● JOB ITEM: Every line below between the line holding "250日历天。在建设过程中，" and the line holding "Výsledkom by mala", inclusive, should be repeated exactly, and all other lines omitted.
* * * *
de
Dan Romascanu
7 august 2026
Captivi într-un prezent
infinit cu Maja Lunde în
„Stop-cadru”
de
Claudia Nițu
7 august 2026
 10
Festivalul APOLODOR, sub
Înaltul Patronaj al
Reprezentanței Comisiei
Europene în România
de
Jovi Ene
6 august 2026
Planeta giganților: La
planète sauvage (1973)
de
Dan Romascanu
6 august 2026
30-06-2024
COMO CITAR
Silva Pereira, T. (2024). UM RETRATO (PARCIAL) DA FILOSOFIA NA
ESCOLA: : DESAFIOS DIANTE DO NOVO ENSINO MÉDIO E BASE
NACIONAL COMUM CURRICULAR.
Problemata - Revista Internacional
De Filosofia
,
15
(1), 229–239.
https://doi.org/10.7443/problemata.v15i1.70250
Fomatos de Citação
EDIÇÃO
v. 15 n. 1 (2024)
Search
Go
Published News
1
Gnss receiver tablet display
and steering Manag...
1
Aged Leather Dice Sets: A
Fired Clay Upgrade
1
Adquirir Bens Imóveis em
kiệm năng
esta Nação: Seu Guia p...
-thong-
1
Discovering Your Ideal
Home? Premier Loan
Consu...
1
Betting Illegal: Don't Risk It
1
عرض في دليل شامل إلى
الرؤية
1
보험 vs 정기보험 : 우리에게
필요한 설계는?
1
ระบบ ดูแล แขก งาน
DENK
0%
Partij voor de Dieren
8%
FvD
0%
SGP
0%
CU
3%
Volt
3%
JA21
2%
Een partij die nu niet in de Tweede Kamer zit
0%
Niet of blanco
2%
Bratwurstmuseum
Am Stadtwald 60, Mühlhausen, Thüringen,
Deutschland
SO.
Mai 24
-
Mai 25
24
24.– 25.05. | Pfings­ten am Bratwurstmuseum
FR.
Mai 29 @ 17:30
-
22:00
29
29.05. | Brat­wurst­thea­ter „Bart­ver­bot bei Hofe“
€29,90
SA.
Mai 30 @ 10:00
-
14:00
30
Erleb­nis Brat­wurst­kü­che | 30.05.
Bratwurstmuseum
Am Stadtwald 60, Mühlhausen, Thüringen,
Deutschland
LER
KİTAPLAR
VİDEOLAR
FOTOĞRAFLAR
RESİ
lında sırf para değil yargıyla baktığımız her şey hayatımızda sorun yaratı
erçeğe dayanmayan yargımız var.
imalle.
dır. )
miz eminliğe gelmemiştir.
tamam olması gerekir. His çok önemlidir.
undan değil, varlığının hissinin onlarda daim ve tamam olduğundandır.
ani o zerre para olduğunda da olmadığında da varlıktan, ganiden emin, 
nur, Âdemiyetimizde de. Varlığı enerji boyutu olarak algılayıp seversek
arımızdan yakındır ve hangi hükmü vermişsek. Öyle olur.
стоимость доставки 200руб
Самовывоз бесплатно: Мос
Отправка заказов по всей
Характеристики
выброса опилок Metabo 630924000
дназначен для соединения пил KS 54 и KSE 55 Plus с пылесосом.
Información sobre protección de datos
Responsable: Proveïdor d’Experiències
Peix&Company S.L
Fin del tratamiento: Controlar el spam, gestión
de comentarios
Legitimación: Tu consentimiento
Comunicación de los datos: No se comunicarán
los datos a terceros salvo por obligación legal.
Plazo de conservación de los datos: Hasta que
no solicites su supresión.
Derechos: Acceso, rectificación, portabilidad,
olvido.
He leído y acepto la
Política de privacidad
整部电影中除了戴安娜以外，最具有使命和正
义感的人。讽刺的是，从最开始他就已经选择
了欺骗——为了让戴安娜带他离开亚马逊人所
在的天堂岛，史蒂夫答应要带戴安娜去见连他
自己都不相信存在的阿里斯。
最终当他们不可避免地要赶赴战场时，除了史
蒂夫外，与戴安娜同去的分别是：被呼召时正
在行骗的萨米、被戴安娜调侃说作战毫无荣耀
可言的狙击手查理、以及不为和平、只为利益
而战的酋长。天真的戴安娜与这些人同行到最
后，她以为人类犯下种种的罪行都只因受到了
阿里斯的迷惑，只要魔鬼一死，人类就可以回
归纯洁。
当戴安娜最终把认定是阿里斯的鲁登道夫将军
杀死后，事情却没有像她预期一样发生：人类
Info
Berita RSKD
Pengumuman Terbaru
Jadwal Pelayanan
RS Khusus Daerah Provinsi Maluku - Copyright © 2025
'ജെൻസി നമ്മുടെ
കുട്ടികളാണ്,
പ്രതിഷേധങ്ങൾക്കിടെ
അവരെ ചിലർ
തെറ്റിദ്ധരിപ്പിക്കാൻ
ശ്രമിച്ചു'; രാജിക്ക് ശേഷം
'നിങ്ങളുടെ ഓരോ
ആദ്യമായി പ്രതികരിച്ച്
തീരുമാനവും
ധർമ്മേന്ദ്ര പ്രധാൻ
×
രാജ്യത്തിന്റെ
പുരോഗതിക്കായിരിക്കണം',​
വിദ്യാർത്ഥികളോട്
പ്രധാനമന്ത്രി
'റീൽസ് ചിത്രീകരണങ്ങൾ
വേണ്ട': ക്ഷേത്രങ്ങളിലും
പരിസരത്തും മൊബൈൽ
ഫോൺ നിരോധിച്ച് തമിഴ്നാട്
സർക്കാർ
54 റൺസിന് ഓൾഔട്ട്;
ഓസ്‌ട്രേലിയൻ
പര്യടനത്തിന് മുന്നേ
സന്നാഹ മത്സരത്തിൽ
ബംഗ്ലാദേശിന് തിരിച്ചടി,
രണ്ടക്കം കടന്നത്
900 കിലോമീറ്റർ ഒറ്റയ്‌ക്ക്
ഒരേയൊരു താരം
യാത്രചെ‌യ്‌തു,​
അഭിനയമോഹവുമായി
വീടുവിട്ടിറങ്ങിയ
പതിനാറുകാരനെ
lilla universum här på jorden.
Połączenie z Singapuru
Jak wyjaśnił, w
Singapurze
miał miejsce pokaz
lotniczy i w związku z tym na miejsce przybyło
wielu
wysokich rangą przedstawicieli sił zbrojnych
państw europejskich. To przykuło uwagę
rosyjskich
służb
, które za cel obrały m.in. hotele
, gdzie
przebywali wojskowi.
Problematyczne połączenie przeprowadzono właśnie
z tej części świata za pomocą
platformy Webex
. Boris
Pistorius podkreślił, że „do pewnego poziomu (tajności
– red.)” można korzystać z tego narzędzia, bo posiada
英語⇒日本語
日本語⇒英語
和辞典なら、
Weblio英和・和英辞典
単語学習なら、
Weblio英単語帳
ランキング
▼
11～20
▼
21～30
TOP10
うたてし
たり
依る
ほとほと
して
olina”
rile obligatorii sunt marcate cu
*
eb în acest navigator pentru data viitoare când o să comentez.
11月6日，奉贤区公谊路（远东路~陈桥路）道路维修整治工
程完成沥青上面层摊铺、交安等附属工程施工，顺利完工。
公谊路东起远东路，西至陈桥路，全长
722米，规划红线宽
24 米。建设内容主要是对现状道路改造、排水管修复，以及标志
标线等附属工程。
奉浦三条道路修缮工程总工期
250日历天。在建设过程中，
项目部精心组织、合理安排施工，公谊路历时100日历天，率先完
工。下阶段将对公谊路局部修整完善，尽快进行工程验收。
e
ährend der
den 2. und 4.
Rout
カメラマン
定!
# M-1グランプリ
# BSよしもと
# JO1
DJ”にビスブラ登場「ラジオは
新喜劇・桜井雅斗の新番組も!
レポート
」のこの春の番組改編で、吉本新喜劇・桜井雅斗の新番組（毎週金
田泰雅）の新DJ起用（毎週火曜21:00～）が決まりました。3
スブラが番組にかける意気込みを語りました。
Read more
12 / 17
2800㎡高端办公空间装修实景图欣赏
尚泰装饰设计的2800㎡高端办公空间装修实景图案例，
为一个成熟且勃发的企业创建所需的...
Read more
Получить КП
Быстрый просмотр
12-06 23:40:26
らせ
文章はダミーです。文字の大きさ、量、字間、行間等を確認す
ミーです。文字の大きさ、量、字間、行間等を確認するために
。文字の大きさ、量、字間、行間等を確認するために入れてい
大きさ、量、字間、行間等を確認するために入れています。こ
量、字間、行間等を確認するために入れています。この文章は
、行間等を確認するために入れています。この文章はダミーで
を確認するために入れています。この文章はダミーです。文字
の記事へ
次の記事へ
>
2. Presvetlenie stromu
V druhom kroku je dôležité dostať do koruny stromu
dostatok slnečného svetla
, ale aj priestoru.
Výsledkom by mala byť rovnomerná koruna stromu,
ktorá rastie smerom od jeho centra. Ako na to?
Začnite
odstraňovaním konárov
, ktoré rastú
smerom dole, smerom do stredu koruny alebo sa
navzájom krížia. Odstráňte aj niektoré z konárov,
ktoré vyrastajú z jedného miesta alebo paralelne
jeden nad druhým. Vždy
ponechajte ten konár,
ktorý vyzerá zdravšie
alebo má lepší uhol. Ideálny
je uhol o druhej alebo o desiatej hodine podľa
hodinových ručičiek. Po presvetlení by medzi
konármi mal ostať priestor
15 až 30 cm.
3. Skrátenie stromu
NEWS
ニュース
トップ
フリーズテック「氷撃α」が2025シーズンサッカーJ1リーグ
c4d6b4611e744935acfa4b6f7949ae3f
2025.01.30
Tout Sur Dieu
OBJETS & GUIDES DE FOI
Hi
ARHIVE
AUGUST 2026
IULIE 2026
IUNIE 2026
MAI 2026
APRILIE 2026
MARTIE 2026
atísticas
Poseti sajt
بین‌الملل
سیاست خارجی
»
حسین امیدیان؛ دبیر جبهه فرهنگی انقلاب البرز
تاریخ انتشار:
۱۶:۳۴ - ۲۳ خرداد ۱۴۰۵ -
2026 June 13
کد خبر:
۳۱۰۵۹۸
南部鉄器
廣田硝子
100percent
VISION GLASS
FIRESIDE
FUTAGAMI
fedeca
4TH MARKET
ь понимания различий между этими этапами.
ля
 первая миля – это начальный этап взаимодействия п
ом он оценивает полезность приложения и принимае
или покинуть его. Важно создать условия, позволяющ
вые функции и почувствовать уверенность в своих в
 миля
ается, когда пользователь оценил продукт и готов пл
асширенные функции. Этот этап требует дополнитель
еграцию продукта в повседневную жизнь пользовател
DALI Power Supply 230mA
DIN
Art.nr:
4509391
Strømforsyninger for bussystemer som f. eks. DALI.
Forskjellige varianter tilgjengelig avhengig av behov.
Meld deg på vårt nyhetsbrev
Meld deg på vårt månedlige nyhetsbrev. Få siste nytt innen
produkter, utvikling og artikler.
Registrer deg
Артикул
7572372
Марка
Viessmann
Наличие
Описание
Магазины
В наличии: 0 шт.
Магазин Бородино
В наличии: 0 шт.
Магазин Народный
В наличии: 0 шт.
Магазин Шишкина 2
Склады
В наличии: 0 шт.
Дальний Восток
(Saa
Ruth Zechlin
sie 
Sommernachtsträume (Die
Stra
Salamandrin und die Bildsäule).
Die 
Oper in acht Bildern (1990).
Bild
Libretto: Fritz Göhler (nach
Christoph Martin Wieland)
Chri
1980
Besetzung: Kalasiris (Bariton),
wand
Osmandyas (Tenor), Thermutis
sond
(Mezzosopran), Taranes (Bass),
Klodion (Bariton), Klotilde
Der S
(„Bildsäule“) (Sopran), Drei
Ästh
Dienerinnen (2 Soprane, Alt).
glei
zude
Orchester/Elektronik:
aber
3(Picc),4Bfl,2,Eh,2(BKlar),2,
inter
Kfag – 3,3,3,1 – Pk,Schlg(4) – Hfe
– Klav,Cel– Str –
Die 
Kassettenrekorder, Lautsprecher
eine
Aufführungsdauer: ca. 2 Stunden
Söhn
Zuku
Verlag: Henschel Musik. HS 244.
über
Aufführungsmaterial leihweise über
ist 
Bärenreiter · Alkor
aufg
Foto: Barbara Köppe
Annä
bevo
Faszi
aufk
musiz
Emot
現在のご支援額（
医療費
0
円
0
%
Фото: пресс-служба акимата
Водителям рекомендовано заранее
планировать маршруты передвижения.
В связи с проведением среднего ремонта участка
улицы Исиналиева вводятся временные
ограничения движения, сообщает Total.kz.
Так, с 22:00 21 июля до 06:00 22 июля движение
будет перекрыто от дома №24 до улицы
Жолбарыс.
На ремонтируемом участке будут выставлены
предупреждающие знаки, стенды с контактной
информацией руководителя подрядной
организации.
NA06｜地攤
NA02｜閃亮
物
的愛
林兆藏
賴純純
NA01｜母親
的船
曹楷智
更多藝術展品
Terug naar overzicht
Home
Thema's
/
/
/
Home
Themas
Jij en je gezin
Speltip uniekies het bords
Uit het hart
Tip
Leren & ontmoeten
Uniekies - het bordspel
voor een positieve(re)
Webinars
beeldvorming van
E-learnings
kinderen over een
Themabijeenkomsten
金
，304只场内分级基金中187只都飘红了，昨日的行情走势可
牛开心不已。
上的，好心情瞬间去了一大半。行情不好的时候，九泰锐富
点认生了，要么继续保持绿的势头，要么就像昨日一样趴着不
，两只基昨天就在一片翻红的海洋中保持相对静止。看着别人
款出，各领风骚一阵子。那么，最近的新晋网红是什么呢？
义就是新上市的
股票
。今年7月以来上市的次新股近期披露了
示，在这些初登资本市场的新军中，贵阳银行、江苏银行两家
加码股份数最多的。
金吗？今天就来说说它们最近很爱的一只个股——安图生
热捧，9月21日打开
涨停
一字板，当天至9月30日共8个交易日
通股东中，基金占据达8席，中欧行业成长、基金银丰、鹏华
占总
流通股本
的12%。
* * * *
● COMPLETED EXERCISE:
250日历天。在建设过程中，
项目部精心组织、合理安排施工，公谊路历时100日历天，率先完
工。下阶段将对公谊路局部修整完善，尽快进行工程验收。
e
ährend der
den 2. und 4.
Rout
カメラマン
定!
# M-1グランプリ
# BSよしもと
# JO1
DJ”にビスブラ登場「ラジオは
新喜劇・桜井雅斗の新番組も!
レポート
」のこの春の番組改編で、吉本新喜劇・桜井雅斗の新番組（毎週金
田泰雅）の新DJ起用（毎週火曜21:00～）が決まりました。3
スブラが番組にかける意気込みを語りました。
Read more
12 / 17
2800㎡高端办公空间装修实景图欣赏
尚泰装饰设计的2800㎡高端办公空间装修实景图案例，
为一个成熟且勃发的企业创建所需的...
Read more
Получить КП
Быстрый просмотр
12-06 23:40:26
らせ
文章はダミーです。文字の大きさ、量、字間、行間等を確認す
ミーです。文字の大きさ、量、字間、行間等を確認するために
。文字の大きさ、量、字間、行間等を確認するために入れてい
大きさ、量、字間、行間等を確認するために入れています。こ
量、字間、行間等を確認するために入れています。この文章は
、行間等を確認するために入れています。この文章はダミーで
を確認するために入れています。この文章はダミーです。文字
の記事へ
次の記事へ
>
2. Presvetlenie stromu
V druhom kroku je dôležité dostať do koruny stromu
dostatok slnečného svetla
, ale aj priestoru.
Výsledkom by mala byť rovnomerná koruna stromu,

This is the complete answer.